A travers la suppression de la taxe professionnelle,  le gel des dotations aux collectivités territoriales, l’accumulation des transferts non compensés en matière d’allocations de solidarité comme en matière d’entretien des routes, ou encore, par le développement des normes coûteuses et paralysantes, les budgets locaux ont déjà été imputés de plus de 10 milliards d’euros. Contraintes par le principe d’équilibre réel qui n’autorise l’emprunt que pour les investissements et seulement à hauteur de 24% des budgets, les collectivités territoriales dirigées en grande majorité par les socialistes, se sont distinguées par une gestion remarquable des deniers publics. Elles ont honoré leurs compétences, qui se sont pourtant accumulées sans compensation suffisante de l’Etat, tout en assurant leur prérogatives en matière d’action sociale, de soutien aux associations et en maintenant un haut niveau de soutien à l’innovation, puisque les collectivités représentent plus  de 70% de l’investissement public à destination des entreprises.
Au lieu d’insinuer que les collectivités locales seraient responsables de l’endettement de l’Etat alors qu’elles représentent moins de 10% de la dette publique, le Président sortant ferait mieux de prendre exemple sur la gestion remarquable qui a été la leur, pendant que lui creusait les déficits. D’autant que les rapports se multiplient pour dénoncer la conduite par l’Etat de la décentralisation.
François Hollande considère que la démocratie territoriale mérite autre chose que la caricature et l’approximation. Elle a besoin de confiance et de sérénité pour mettre en œuvre des réponses concrètes à la crise, un accès équitable aux services publics sur tout le territoire, une fiscalité plus juste. Il sait que l’Etat a besoin d’un contrat équilibré, responsable et solidaire avec les collectivités pour mettre en œuvre les politiques publiques au service de nos concitoyens.

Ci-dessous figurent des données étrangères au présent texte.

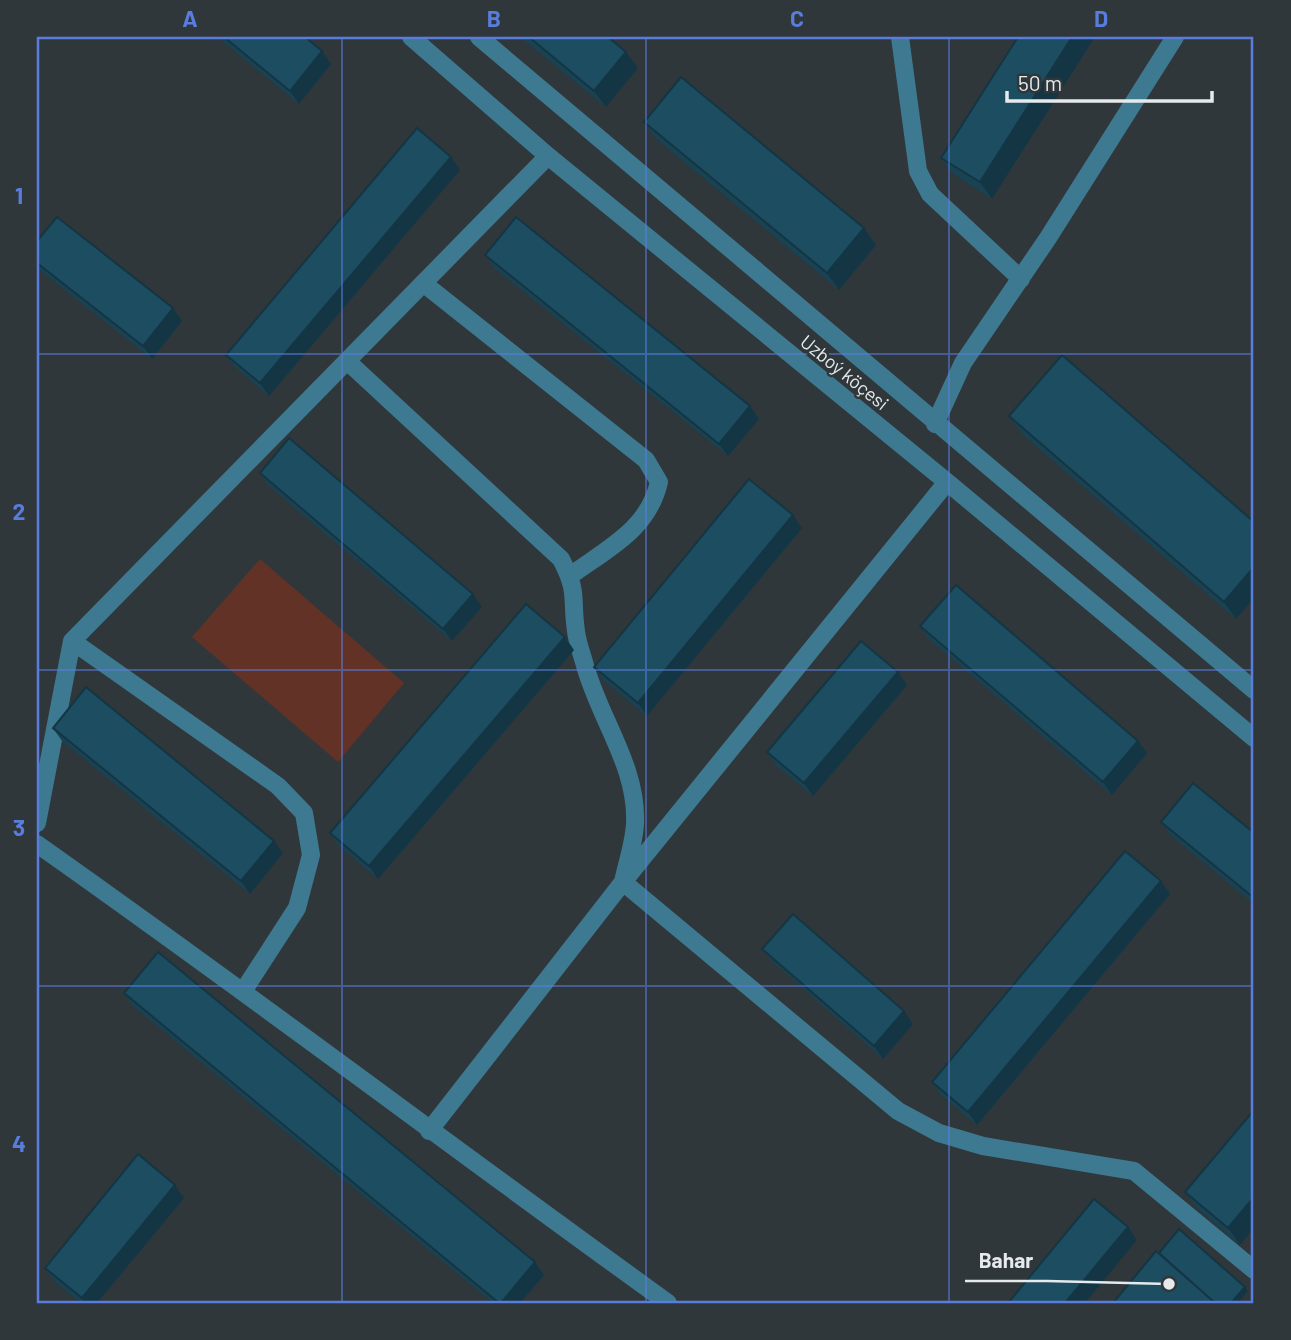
<svg xmlns="http://www.w3.org/2000/svg" width="1291" height="1340" font-family="Barlow,sans-serif">
	<style>
		.green { fill: #633227 }
		.lines { fill: none; stroke-linecap: round; stroke-linejoin: round }
		.minor { stroke: #3e7992; stroke-width: 18 }
		.wall { fill: #194253 }
		.shaded-wall { fill: #143644 }
		.building { fill: #1d4d61; stroke: #143644; stroke-width: 2 }
		.grid { fill: none; stroke: #597dde; stroke-width: 2; stroke-opacity: 0.55 }
		.labels { text-anchor: middle; dominant-baseline: central; stroke-width: 5; stroke-linejoin: round; paint-order: stroke }
		.street-label { font-size: 19px; fill: #e6eaec; stroke: #30373a }
		.leader { fill: none; stroke: #e6eaec; stroke-width: 2.5 }
		.callout-dot { fill: #e6eaec; stroke: #30373a; stroke-width: 2.5 }
		.callout-label { font-size: 21px; text-anchor: middle; font-weight: bold; fill: #e6eaec; stroke: #30373a; stroke-width: 5; stroke-linejoin: round; paint-order: stroke }
		.neatline { fill: none; stroke: #597dde; stroke-width: 2.5 }
		.grid-label { font-size: 23px; text-anchor: middle; font-weight: bold; fill: #597dde }
	</style>
	<rect width="100%" height="100%" fill="#30373a"/>
	<path class="green" d="M260,559L404,683L338,762L192,637Z"/>
	<g class="lines">
		<path class="minor" d="M411,37L548,156L947,482L1254,738
			M479,37L1254,690
			M900,37L918,171L930,194L1021,279
			M423,283L646,460L659,482C648,530 608,548 570,576
			M347,361L561,559C579,594 571,597 576,631C577,641 581,652 584,662C598,717 638,766 635,824C634,843 627,863 623,882L898,1111L939,1133L983,1146L1134,1171L1254,1270
			M935,424L963,363L1048,238L1175,37
			M72,641L278,786L304,813L311,855L297,908L244,990
			M37,823L72,641L548,156
			M37,844C250,994 457,1151 668,1303
			M429,1131L623,882L947,482"/>
	</g>
	<path class="wall" d="M217,37H305L322,51L331,64L299,104Z
		M520,37H608L626,52L638,68L606,107Z
		M817,37H832V39Z
		M1018,37L992,199L953,174L941,158Z
		M644,122L864,228L876,245L839,290L656,139Z
		M451,157L460,170L269,396L235,367L226,355Z
		M37,241L182,321L152,359L37,268Z
		M485,255L759,419L728,456L494,268Z
		M1009,416L1254,522L1236,619L1021,433Z
		M260,473L482,607L452,641L269,486Z
		M802,528L647,716L603,680L594,667Z
		M920,626L1147,753L1112,795L929,639Z
		M574,650L378,879L339,846L330,833Z
		M907,685L813,796L776,765L767,752Z
		M53,728L274,841L283,853L250,894L62,741Z
		M1161,822L1254,833V904L1170,835Z
		M1161,881L1170,894L977,1125L941,1095L932,1082Z
		M762,949L913,1024L883,1059L772,961Z
		M124,993L535,1262L544,1275L520,1303H493L133,1006Z
		M1254,1110L1240,1245L1197,1208L1185,1192Z
		M175,1185L184,1198L97,1303H81L54,1281L45,1268Z"/>
	<path class="shaded-wall" d="M1072,37H1095L992,199L980,182Z
		M322,51L331,64L299,104L290,91Z
		M626,52L638,68L606,107L594,91Z
		M451,157L460,170L269,396L260,383Z
		M864,228L876,245L839,290L827,273Z
		M173,308L182,321L152,359L143,346Z
		M750,406L759,419L728,456L719,444Z
		M793,515L802,528L647,716L638,703Z
		M1254,567V598L1236,619L1224,602Z
		M473,594L482,607L452,641L443,629Z
		M565,637L574,650L378,879L369,866Z
		M898,672L907,685L813,796L804,783Z
		M1138,741L1147,753L1112,795L1103,782Z
		M274,841L283,853L250,894L241,881Z
		M1161,881L1170,894L977,1125L968,1112Z
		M904,1011L913,1024L883,1059L874,1046Z
		M175,1185L184,1198L97,1303H85L82,1298Z
		M1254,1197V1228L1240,1245L1228,1228Z
		M1128,1227L1137,1240L1085,1303H1065Z
		M535,1262L544,1275L520,1303H501Z
		M1245,1287L1248,1291L1238,1303H1231Z"/>
	<path class="building" d="M224,37H305L322,51L290,91Z
		M529,37H608L626,52L594,91Z
		M1018,37H1072L980,182L941,158Z
		M681,77L864,228L827,273L644,122Z
		M417,128L451,157L260,383L226,355Z
		M57,217L173,308L143,346L37,263V241Z
		M516,217L750,406L719,444L485,255Z
		M1062,355L1254,522V567L1224,602L1009,416Z
		M289,438L473,594L443,629L260,473Z
		M749,479L793,515L638,703L594,667Z
		M956,585L1138,741L1103,782L920,626Z
		M526,604L565,637L369,866L330,833Z
		M861,641L898,672L804,783L767,752Z
		M86,687L274,841L241,881L53,728Z
		M1193,783L1254,833V898L1161,822Z
		M1125,851L1161,881L968,1112L932,1082Z
		M793,914L904,1011L874,1046L762,949Z
		M158,952L535,1262L501,1303H499L124,993Z
		M1254,1110V1197L1228,1228L1185,1192Z
		M138,1154L175,1185L82,1298L45,1268Z
		M1094,1199L1128,1227L1065,1303H1008Z
		M1179,1229L1245,1287L1231,1303H1215L1159,1253Z
		M1156,1251L1213,1301L1211,1303H1113Z"/>
	<path class="grid" d="M342,37V1303M646,37V1303M949,37V1303M37,354H1254M37,670H1254M37,986H1254"/>
	<g class="labels">
		<g class="street-label">
			<text transform="translate(845 372) rotate(39)">Uzboý köçesi</text>
		</g>
	</g>
	<path class="leader" d="M1169 1284L1047 1281H965"/>
	<circle class="callout-dot" cx="1169" cy="1284" r="7"/>
	<g class="callout-label">
		<text x="1006" y="1268">Bahar</text>
	</g>
	<rect width="1291" height="1340" fill="none" stroke="#30373a" stroke-width="77"/>
	<path d="M1007 91v10h205v-10" fill="none" stroke="#e6eaec" stroke-width="3.5"/>
	<text x="1018" y="91" font-size="21" fill="#e6eaec" stroke="#30373a" stroke-width="5" paint-order="stroke">50 m</text>
	<rect x="38" y="38" width="1214" height="1264" class="neatline"/>
	<g class="grid-label">
		<text x="190" y="27">A</text>
		<text x="494" y="27">B</text>
		<text x="797" y="27">C</text>
		<text x="1101" y="27">D</text>
		<text x="19" y="204">1</text>
		<text x="19" y="520">2</text>
		<text x="19" y="836">3</text>
		<text x="19" y="1152">4</text>
	</g>
</svg>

Yves Krattinger, responsable du pôle Territoire, Services publics, ruralité

09.01.2012

En réaction aux voeux de Nicolas Sarkozy au monde de l'éducation, de l'enseignement supérieur et de la recherche

Après avoir affaibli et attaqué l'école républicaine comme elle ne l'avait jamais été dans son histoire, la considérant comme une simple variable d'ajustement budgétaire, moquant le savoir, brutalisant les chercheurs, humiliant la laïcité, Nicolas Sarkozy semble vouloir faire son mea culpa. Mais peut-être ne faut-il pas se réjouir trop vite des déclarations d'un candidat à nouveau prêt à faire toutes les promesses sans aucun souci d'afficher la moindre cohérence entre ses discours et ses actes.

Alors que l'école française, après 5 ans de présidence Sarkozy et deux législatures de droite, connaît des difficultés sans précédent et les plus mauvais résultats de son histoire, le candidat Sarkozy voudrait restaurer une autorité qu'il a lui-même sapée comme Président, et revaloriser une profession dont il a tellement dégradée la condition que la France peine aujourd'hui à recruter des professeurs. Pourquoi croire qu'il fera demain le contraire de ce qu'il a fait hier et qu'il continue à faire aujourd'hui ?

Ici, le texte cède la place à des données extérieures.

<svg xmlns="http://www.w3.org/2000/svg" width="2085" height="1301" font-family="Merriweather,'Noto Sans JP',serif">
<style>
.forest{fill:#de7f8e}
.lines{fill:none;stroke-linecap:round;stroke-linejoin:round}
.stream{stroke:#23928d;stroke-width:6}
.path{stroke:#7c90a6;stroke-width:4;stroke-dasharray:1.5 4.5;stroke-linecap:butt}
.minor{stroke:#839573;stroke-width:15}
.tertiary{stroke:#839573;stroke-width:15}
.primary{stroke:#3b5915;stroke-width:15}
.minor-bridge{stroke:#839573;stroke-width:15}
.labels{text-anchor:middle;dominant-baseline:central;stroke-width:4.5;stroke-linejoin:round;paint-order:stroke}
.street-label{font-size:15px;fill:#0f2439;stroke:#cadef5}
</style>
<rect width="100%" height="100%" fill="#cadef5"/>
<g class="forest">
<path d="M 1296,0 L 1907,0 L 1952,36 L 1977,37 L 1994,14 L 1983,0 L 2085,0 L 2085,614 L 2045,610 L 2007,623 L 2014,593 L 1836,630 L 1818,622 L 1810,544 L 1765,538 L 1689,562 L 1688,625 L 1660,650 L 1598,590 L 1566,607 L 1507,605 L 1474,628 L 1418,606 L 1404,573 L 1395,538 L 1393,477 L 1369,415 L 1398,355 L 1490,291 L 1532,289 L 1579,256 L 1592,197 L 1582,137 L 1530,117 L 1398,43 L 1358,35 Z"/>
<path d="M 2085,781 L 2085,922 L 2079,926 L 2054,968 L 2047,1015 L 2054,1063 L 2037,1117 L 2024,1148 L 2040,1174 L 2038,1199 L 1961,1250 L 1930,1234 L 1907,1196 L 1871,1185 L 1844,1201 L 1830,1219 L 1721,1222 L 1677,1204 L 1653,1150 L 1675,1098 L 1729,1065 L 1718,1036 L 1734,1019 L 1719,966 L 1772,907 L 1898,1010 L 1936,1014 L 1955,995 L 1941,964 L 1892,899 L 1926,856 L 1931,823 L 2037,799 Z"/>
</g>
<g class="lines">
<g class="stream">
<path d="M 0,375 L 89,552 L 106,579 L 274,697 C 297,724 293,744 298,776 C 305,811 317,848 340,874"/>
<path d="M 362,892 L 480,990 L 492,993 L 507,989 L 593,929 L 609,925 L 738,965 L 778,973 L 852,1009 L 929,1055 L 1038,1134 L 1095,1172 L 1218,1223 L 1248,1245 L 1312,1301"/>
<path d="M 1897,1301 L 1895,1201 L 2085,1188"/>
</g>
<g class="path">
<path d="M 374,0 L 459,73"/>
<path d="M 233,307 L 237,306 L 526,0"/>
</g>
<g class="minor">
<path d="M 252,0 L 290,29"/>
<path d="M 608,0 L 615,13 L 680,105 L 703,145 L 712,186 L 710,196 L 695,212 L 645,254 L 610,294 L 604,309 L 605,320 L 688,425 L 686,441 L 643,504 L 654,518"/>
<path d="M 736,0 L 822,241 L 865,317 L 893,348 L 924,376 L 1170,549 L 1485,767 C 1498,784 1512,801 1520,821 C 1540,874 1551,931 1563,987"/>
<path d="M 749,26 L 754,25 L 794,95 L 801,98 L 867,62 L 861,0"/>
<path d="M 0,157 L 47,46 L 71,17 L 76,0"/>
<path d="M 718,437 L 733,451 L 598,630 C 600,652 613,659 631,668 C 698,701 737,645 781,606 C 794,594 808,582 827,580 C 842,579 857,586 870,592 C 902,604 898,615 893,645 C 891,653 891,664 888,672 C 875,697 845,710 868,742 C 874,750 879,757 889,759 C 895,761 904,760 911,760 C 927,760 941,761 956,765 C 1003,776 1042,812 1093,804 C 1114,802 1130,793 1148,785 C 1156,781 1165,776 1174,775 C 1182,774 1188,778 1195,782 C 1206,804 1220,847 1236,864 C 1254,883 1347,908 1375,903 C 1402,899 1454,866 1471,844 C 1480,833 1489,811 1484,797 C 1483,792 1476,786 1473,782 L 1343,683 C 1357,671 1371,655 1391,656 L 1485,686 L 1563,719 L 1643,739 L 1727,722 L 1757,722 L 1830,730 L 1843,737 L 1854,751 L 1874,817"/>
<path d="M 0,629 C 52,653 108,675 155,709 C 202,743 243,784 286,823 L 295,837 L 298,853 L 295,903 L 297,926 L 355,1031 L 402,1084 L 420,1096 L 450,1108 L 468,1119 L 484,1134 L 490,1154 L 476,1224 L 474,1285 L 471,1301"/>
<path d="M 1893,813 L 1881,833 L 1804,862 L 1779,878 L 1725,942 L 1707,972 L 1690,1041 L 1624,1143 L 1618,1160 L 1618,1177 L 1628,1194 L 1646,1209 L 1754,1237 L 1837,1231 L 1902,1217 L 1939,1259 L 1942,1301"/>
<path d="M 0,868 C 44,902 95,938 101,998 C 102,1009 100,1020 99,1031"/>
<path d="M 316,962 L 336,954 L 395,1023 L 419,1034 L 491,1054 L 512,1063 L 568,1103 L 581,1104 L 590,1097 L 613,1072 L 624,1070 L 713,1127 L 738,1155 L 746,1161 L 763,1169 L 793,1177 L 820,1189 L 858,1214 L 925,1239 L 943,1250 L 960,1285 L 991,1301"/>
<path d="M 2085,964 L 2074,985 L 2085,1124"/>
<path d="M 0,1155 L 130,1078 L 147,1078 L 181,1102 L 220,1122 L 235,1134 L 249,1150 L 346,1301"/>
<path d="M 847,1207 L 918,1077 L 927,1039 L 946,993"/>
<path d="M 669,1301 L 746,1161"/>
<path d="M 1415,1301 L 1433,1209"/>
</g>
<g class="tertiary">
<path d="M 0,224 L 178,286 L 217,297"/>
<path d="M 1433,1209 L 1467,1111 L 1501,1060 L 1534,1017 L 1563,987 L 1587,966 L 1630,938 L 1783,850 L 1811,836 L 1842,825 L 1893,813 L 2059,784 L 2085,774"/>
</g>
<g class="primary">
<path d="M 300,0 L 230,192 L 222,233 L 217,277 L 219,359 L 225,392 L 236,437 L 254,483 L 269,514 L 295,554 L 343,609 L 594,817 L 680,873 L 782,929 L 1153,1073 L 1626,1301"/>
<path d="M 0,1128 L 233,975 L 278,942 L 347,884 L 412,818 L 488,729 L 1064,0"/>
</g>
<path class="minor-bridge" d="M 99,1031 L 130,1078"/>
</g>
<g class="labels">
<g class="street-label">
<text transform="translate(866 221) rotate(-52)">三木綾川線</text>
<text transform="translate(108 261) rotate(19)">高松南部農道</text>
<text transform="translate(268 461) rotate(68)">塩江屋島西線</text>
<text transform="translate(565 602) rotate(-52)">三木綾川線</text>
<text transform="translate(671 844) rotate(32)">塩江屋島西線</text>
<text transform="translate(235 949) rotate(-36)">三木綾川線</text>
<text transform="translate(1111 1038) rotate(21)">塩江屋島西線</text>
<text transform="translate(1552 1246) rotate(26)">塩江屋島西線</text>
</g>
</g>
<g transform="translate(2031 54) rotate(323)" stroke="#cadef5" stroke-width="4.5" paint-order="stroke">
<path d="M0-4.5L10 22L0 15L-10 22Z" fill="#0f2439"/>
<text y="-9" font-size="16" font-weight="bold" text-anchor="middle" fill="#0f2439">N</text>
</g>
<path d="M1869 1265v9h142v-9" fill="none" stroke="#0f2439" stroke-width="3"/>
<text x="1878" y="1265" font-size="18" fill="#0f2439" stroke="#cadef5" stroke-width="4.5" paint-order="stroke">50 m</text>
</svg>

D'autant plus qu'à bien entendre ses propos - refus de restaurer les moyens supprimés, volonté de ségrégation précoce des élèves, développement d'une autonomie qui sans moyens ne pourra jamais être pédagogique, on voit se dessiner la véritable philosophie d'un président qui se veut le liquidateur du modèle républicain d'éducation. Notre école, surtout après cinq ans d'attaques brutales et désordonnées, a besoin d'une refondation républicaine et d'une grande réforme.

Cette refondation suppose non seulement des mots, des vœux, des intentions, mais du respect, de la cohérence et des engagements précis. C'est ce que propose François Hollande autour d'un nouveau contrat entre l'école et la Nation, capable de recréer la confiance et de nous faire retrouver le chemin de la réussite collective.

Vincent Peillon, responsable du pôle Education, jeunesse, enseignement supérieur, recherche, enseignement et formation professionnels auprès de François Hollande.